State law provides for the motor vehicle fuel tax refund for certain consumers, such as farmers and ranchers, using fuel in agricultural machinery and equipment.

Fong said, “The state offers to refund part of the taxes paid by industrial consumers, farmers, and ranchers because their construction equipment, tractors, and combines generally don’t run on highways which means they don’t cause the wear and tear on the roads like passenger vehicles do.”

State gasoline or gasohol taxes paid on purchases made during 2009 are eligible for the refund. The deadline for applying for the refund is June 30, 2010.

“When consumers fill their gas tanks, the price they pay includes the state gas tax, which is intended to go toward the cost of highway maintenance,” said Fong.

Farmers and ranchers may receive a refund of 16 cents per gallon, and industrial consumers may request a refund of 22 and one-half cents per gallon for gasoline/gasohol purchased. Gasohol is a mixture of gasoline and ethanol, with the most common mixture of 90 percent gasoline and 10 percent ethanol.

Three different programs, including two agriculture-related programs, will receive a total of seven cents per gallon based on the refunds requested by agricultural producers.

    Four cents goes to the agriculture research fund created by the 1997 Legislature.
    The Agricultural Products Utilization Commission (APUC) receives two cents.
    One cent is provided to the state ethanol production incentive fund.

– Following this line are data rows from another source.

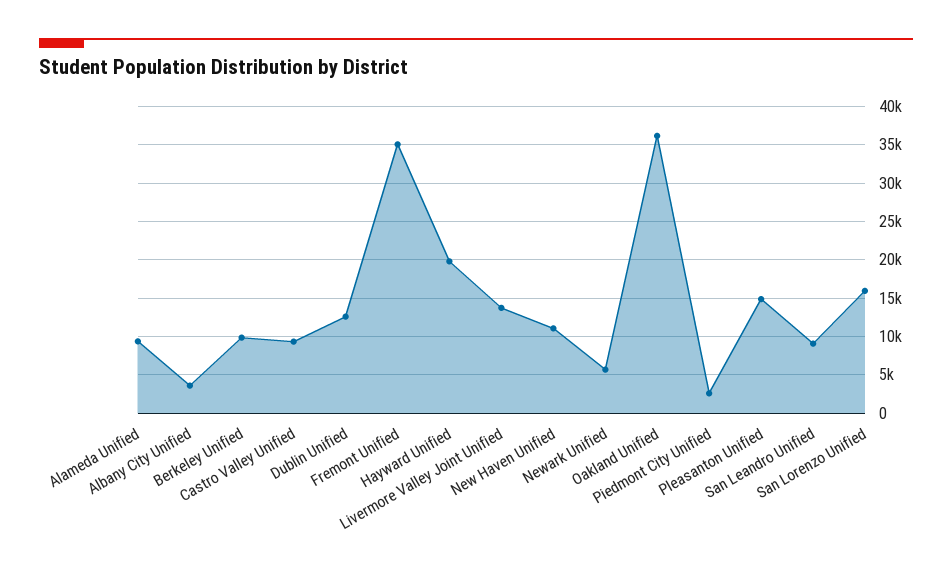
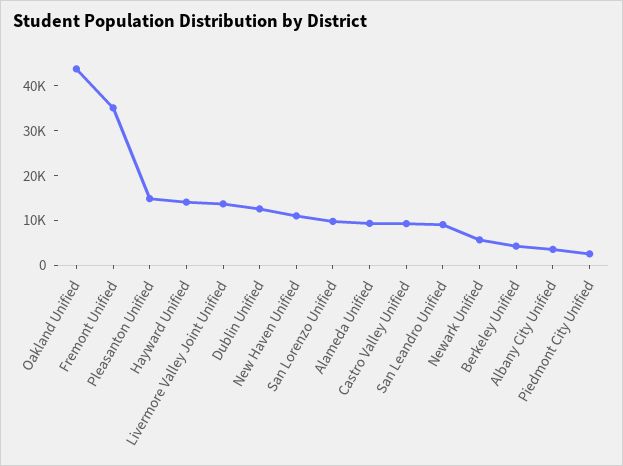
  {
    "Alameda Unified": 9000,
    "Albany City Unified": 4000,
-   "Berkeley Unified": 10000,
+   "Berkeley Unified": 4000,
    "Castro Valley Unified": 9000,
    "Dublin Unified": 13000,
    "Fremont Unified": 35000,
-   "Hayward Unified": 20000,
+   "Hayward Unified": 14000,
    "Livermore Valley Joint Unified": 14000,
    "New Haven Unified": 11000,
    "Newark Unified": 6000,
-   "Oakland Unified": 36000,
+   "Oakland Unified": 44000,
    "Piedmont City Unified": 3000,
    "Pleasanton Unified": 15000,
    "San Leandro Unified": 9000,
-   "San Lorenzo Unified": 16000
+   "San Lorenzo Unified": 10000
  }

If a refund is not requested, the tax will stay in the Highway Distribution Fund.

The refund program provided the agricultural research fund more than $235,000 and APUC received over $119,000 during fiscal year 2009. The Tax Department issued refunds of over $1.13 million dollars for more than 5.9 million gallons of motor fuel during fiscal year 2009. Over 6,400 fuel tax refunds were issued with the average refund over $174.00.

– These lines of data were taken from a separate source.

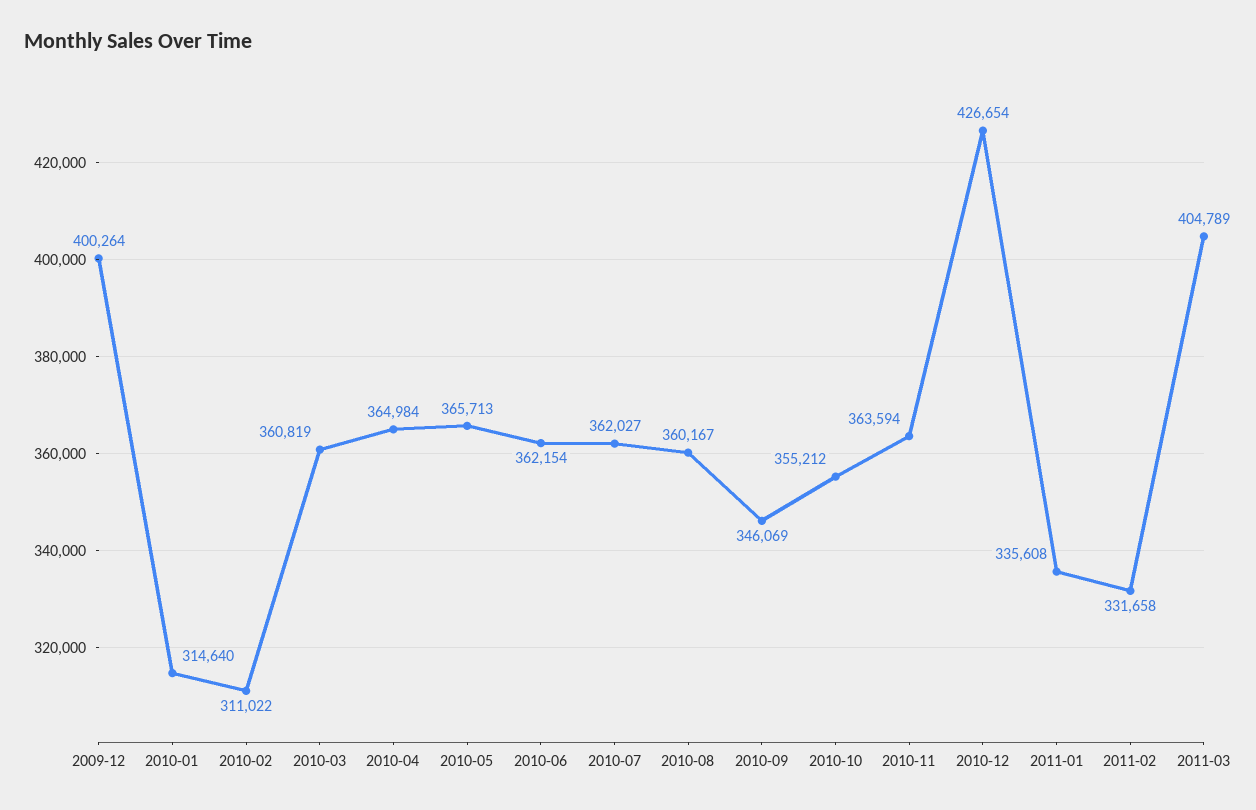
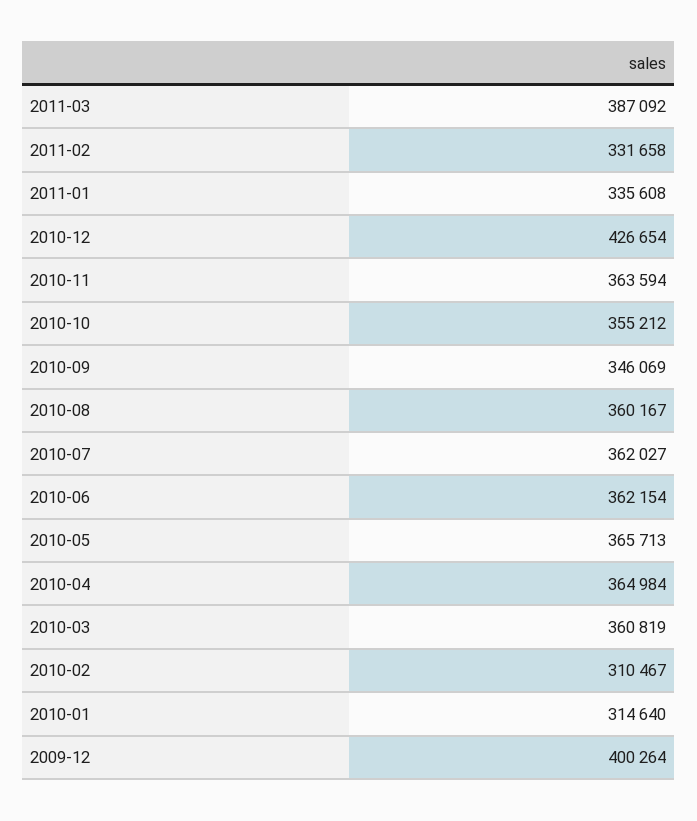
  {
    "2009-12": 400264,
    "2010-01": 314640,
-   "2010-02": 311022,
+   "2010-02": 310467,
    "2010-03": 360819,
    "2010-04": 364984,
    "2010-05": 365713,
    "2010-06": 362154,
    "2010-07": 362027,
    "2010-08": 360167,
    "2010-09": 346069,
    "2010-10": 355212,
    "2010-11": 363594,
    "2010-12": 426654,
    "2011-01": 335608,
    "2011-02": 331658,
-   "2011-03": 404789
+   "2011-03": 387092
  }

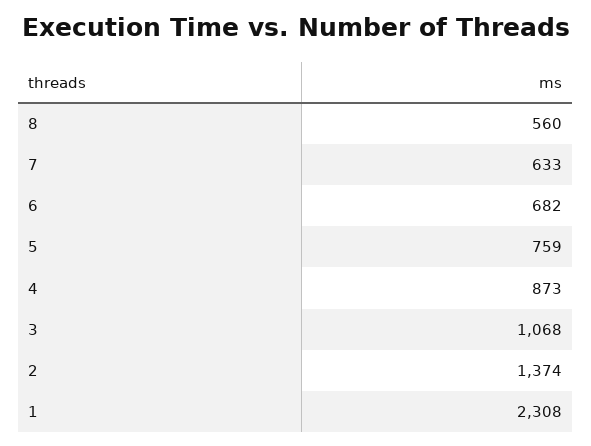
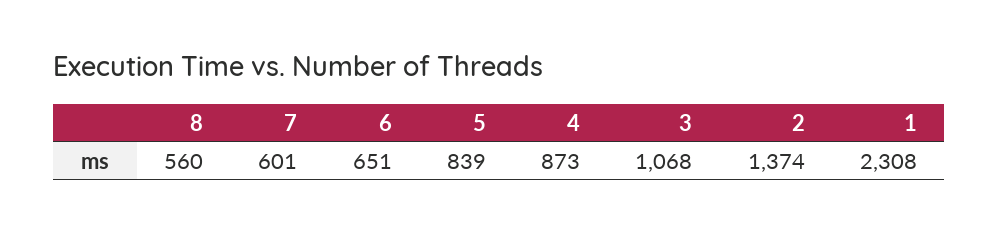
  {
    "8": 560,
-   "7": 633,
+   "7": 601,
-   "6": 682,
+   "6": 651,
-   "5": 759,
+   "5": 839,
    "4": 873,
    "3": 1068,
    "2": 1374,
    "1": 2308
  }

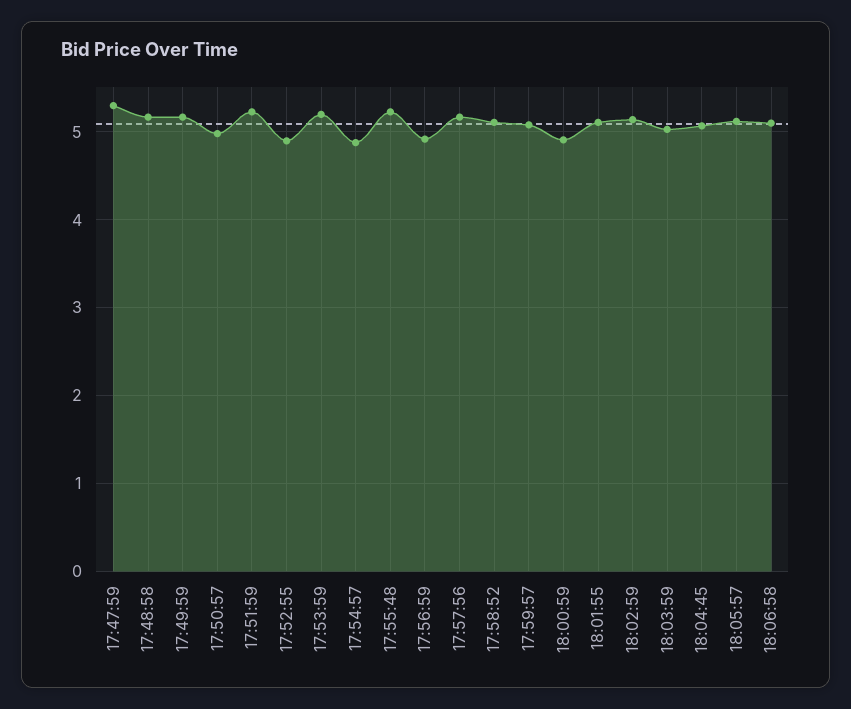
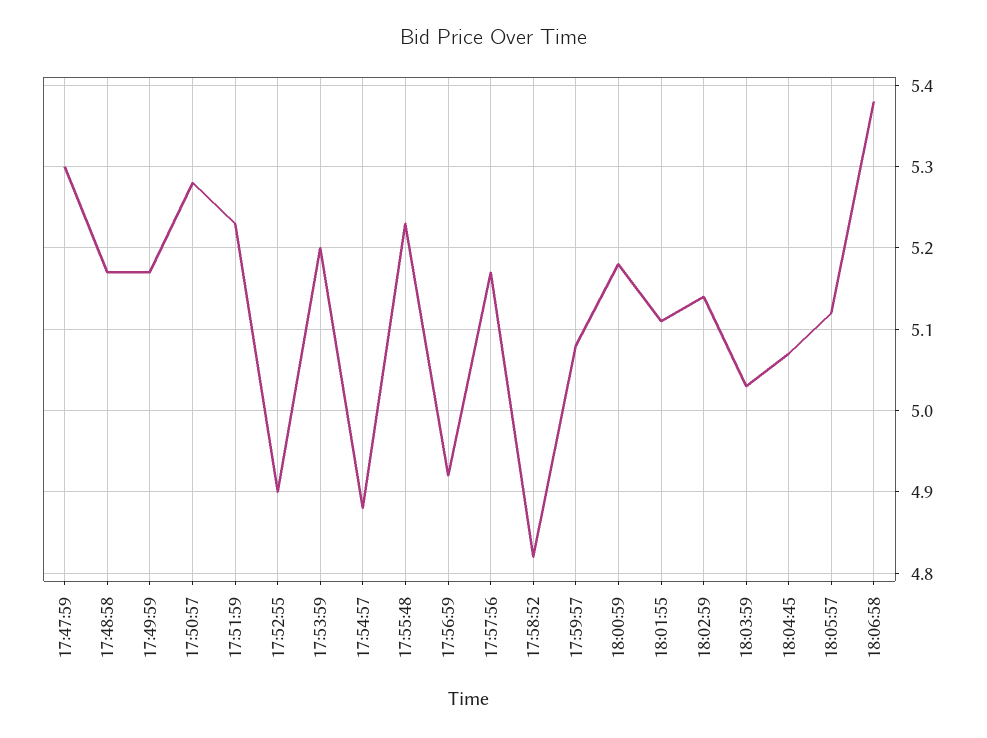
  {
    "17:47:59": 5.3,
    "17:48:58": 5.17,
    "17:49:59": 5.17,
-   "17:50:57": 5,
+   "17:50:57": 5.28,
    "17:51:59": 5.23,
    "17:52:55": 4.9,
    "17:53:59": 5.2,
    "17:54:57": 4.88,
    "17:55:48": 5.23,
    "17:56:59": 4.92,
    "17:57:56": 5.17,
-   "17:58:52": 5.1,
+   "17:58:52": 4.82,
    "17:59:57": 5.08,
-   "18:00:59": 4.9,
+   "18:00:59": 5.18,
    "18:01:55": 5.11,
    "18:02:59": 5.14,
    "18:03:59": 5.03,
    "18:04:45": 5.07,
    "18:05:57": 5.12,
-   "18:06:58": 5.1
+   "18:06:58": 5.38
  }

“The gas tax refund is an important program and we want to be sure that eligible consumers don’t miss the deadline to apply for it,” said Fong.

Native American consumers who are enrolled members of the Turtle Mountain Band of Chippewa may request a refund of 23 cents per gallon for gasoline or non-dyed diesel purchased on their reservation. Purchases by members of the Three Affiliated Tribes, Standing Rock Sioux, and Spirit Lake Tribes are not eligible because they pay a tribal tax.

Emergency medical services operations may request a refund of 23 cents per gallon for gas or non-dyed diesel and 8 cents per gallon of aviation fuel.